Tuesday, April 6, 2021

Faculty of Law Professor Kent Roach, Prichard Wilson Chair in Law and Public Policy, writes an op-ed for Policy Options on how the report into the RCMP's treatment of Colten Boushie's family should have pushed for fundamental cultural and governance change.

The under-resourced Civilian Review and Complaints Commission for the RCMP did a valiant job in substantiating the discriminatory treatment of a Cree mother grieving the killing of her son. In its final and interim reports, the commission also raised a number of questions about how the investigation into 22-year-old Colten Boushie’s death was handled by police.

Still, the commission’s recommendations for improvements, including for cultural awareness training of officers, were not terribly ambitious. Indeed, the RCMP in Saskatchewan was able quickly to respond that all of its recommendations would soon be implemented. Much more reform of the RCMP is, however, required to improve its relations with Indigenous peoples and respond to systemic discrimination against them. These reforms need to go far beyond cultural awareness. They should attempt to change the very culture and governance of the RCMP.

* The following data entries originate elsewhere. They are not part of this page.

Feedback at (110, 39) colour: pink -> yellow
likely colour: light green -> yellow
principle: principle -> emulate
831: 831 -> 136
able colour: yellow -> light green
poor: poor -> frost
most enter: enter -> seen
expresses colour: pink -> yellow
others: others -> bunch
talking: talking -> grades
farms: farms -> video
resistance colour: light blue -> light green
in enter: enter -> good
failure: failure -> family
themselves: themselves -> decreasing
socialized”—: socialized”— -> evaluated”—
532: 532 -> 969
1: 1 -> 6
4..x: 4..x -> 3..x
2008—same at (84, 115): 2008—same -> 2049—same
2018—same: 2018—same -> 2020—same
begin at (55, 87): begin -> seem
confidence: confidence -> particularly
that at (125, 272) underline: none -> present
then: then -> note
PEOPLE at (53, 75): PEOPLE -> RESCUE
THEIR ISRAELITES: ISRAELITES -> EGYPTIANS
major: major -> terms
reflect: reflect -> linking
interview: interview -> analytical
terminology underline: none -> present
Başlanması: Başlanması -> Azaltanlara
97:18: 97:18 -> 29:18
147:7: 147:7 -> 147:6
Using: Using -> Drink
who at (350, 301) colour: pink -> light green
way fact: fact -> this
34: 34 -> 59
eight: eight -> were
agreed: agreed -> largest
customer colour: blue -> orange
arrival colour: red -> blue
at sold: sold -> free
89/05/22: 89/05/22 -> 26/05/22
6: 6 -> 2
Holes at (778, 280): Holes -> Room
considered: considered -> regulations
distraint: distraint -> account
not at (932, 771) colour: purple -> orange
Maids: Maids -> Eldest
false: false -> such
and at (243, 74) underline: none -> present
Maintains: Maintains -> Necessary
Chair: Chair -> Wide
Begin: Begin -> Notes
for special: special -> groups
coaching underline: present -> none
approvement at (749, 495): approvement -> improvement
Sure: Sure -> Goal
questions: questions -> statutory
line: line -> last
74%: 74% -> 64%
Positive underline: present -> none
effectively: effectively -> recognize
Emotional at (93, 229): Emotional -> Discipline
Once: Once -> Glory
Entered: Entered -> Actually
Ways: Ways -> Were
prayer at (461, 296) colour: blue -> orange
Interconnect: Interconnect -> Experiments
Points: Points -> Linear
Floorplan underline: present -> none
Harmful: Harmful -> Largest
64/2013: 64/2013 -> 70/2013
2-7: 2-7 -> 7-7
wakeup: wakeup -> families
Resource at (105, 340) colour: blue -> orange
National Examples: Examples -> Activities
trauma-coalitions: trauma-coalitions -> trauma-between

Boushie, from the Red Pheasant Cree Nation, was fatally shot by Saskatchewan farmer Gerald Stanley in 2016. Stanley was subsequently acquitted of murder and manslaughter by an all-white jury who apparently accepted the defence’s portrayal of the shot in the back of Boushie’s head as accidental. The commission’s findings that the RCMP acted in a discriminatory manner when they asked Boushie’s mother, Debbie Baptiste, whether she had been drinking, have rightly sparked outrage, making headlines both in Canada and internationally.